Jana et Maya sont meilleures amies. Toutes deux membres d’une équipe de natation, on les découvre au bord de gorges (qui ressemblent à un magnifique fjord), se mettant au défi mutuellement d’oser sauter dans la rivière en contrebas. « Arrête de faire l’enfant » jappe la plus autoritaire des deux. Mais peu importe leur décision, et peu importe qu’elles se trouvent sur terre ou dans l’eau : dans la société macédonienne comme ailleurs, les jeunes filles n’ont pas d’autre choix que de grandir la tête sous l’eau.

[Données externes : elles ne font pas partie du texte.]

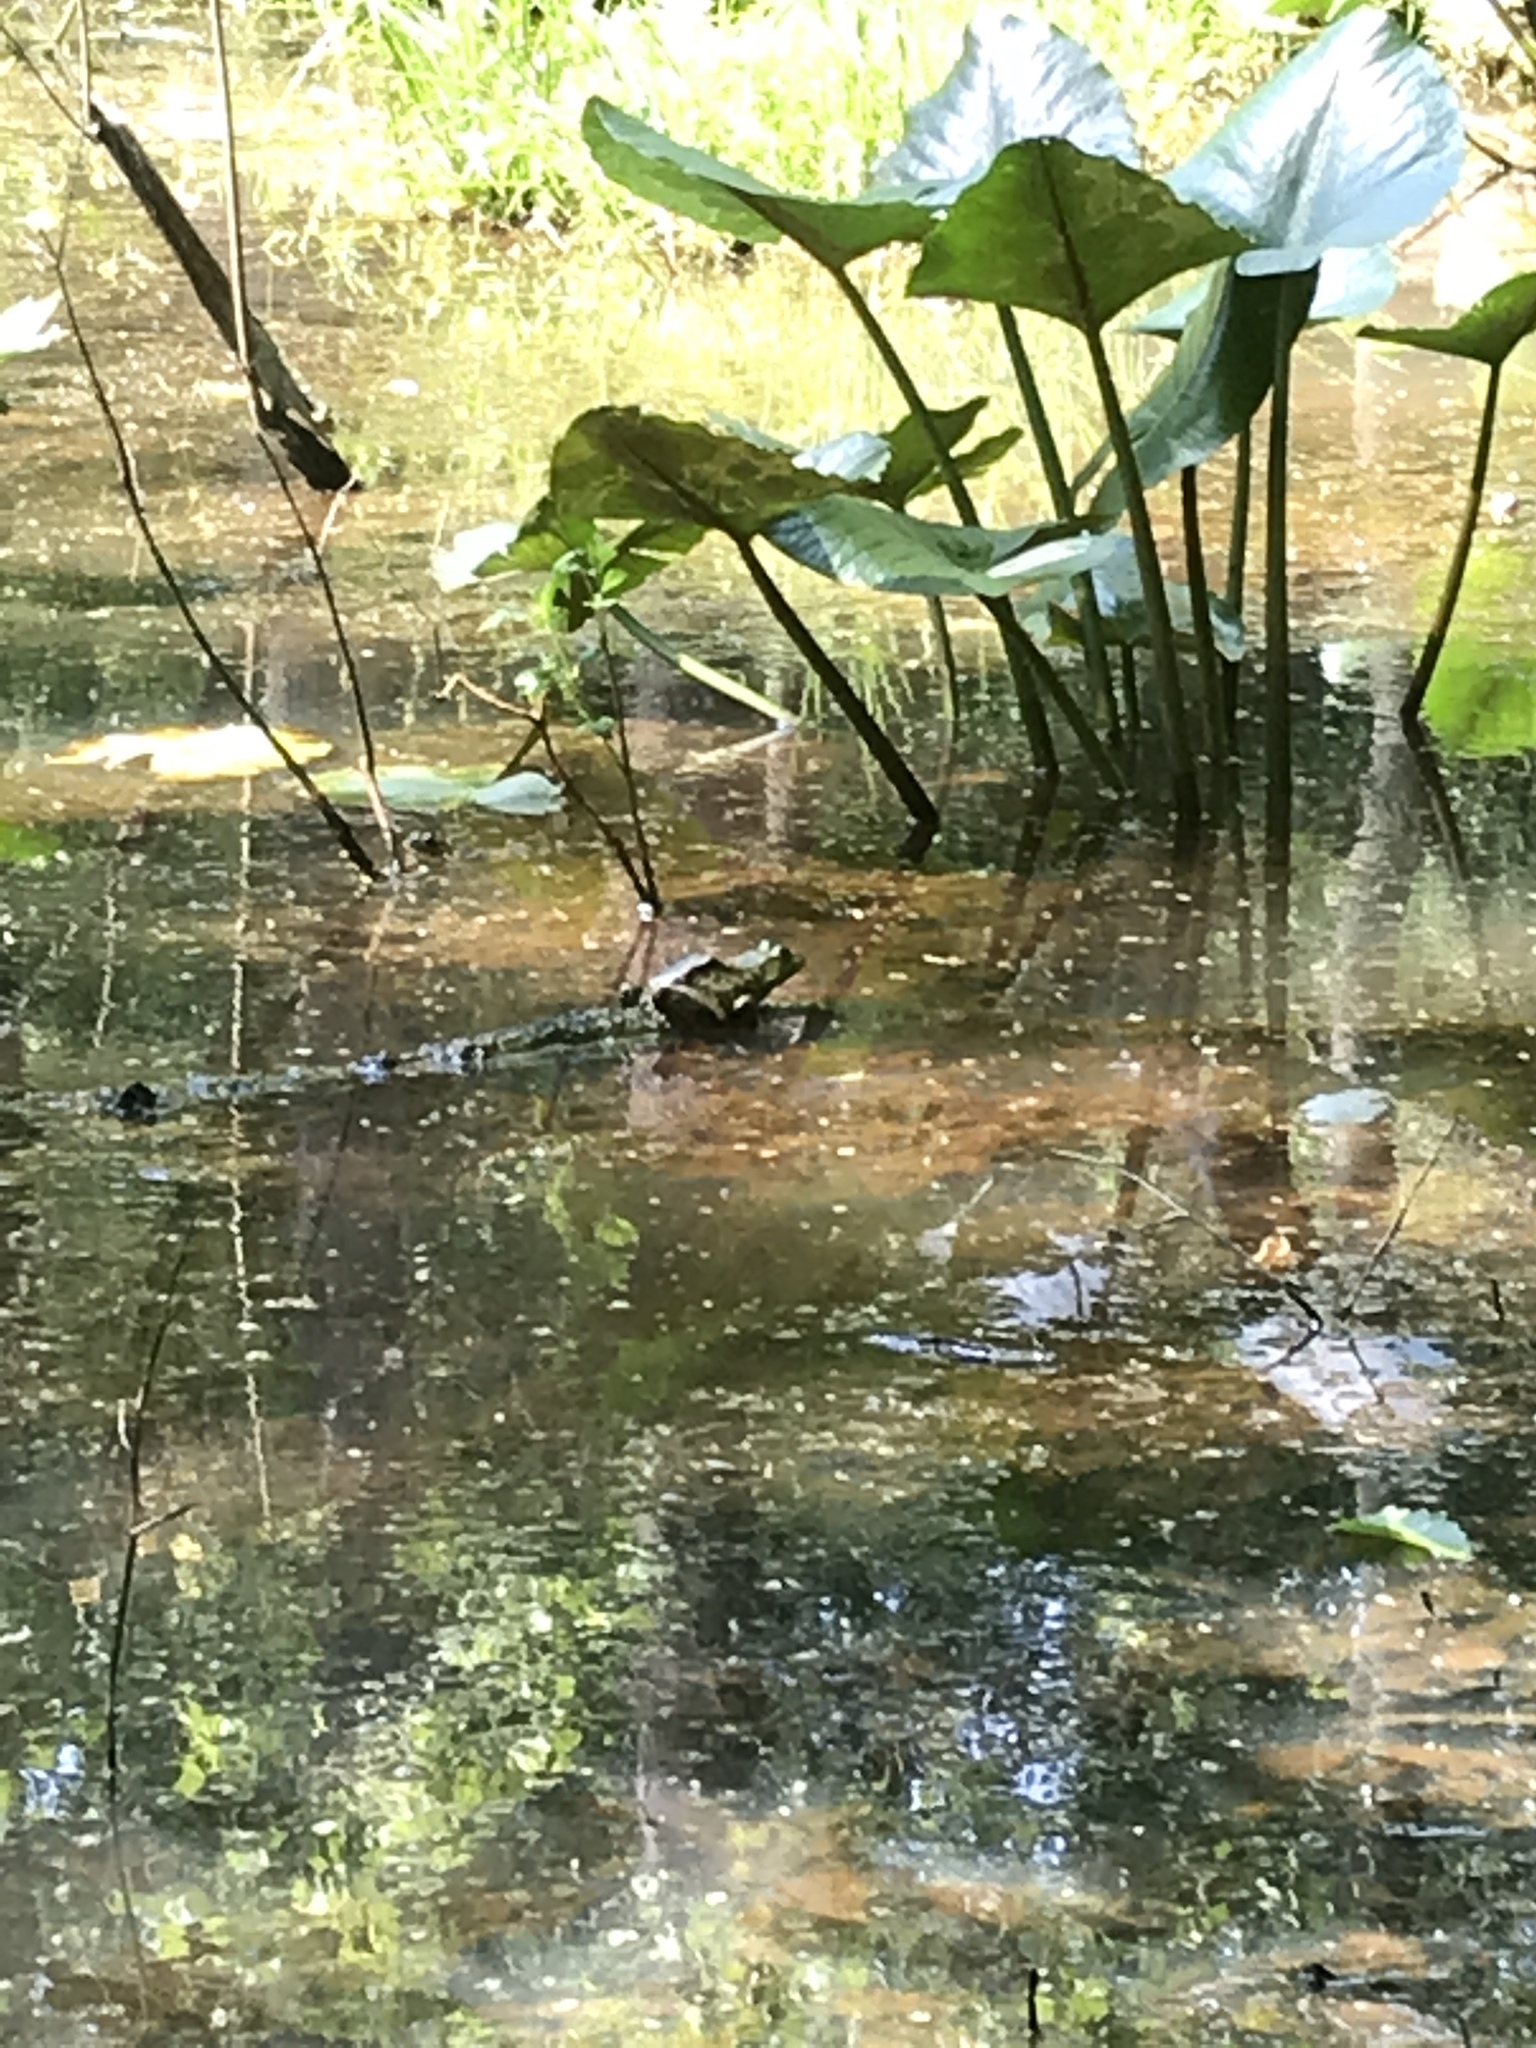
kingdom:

L’horizon de Jana et Maya est aussi restreint pour elles que pour tout le monde dans leur génération. Ce n’est pas une mère paumée ou un père lâche qui va leur arracher autre chose que des yeux levés au ciel ou un doigt d’honneur. Leur quotidien est fait de cours ennuyeux ou de soirées étudiantes (retranscrites ici via des images brut tournées directement par téléphone) où l’on se vomit à moitié dessus, et où l’on charrie lourdement ceux qui tentent de s’isoler discrètement dans la chambre. La chambre, voilà d’ailleurs leur unique horizon, mais attention sur le chemin : éviter de devenir aux yeux de tous la fille facile ou la coincée de service se révèle un parcours du combattant.

Ce combat, Jana et Maya pourraient le mener ensemble, mais leur relation contient déjà son lot de tension, de ressentiment et de fierté ravalée, à tel point qu’on ne sait plus très bien si elles s’adorent où se détestent, si elles sont amies ou bel et bien sœurs ennemies. De prime abord, Sisterhood a l’air d’un récit d’apprentissage tel qu’on en croise très régulièrement au cinéma, mais le film puise sa personnalité en plusieurs endroits : la photo superbe et chaleureuse, la qualité des interprètes (dont c’est ici pourtant le tout premier film), et surtout un ton plein de cruauté intranquille au moment de dépeindre avec finesse une émancipation féminine en forme de lutte dont aucune ne sort réellement gagnante. Derrière de sages abords, Sisterhood est un film amer qui montre les crocs, tant mieux.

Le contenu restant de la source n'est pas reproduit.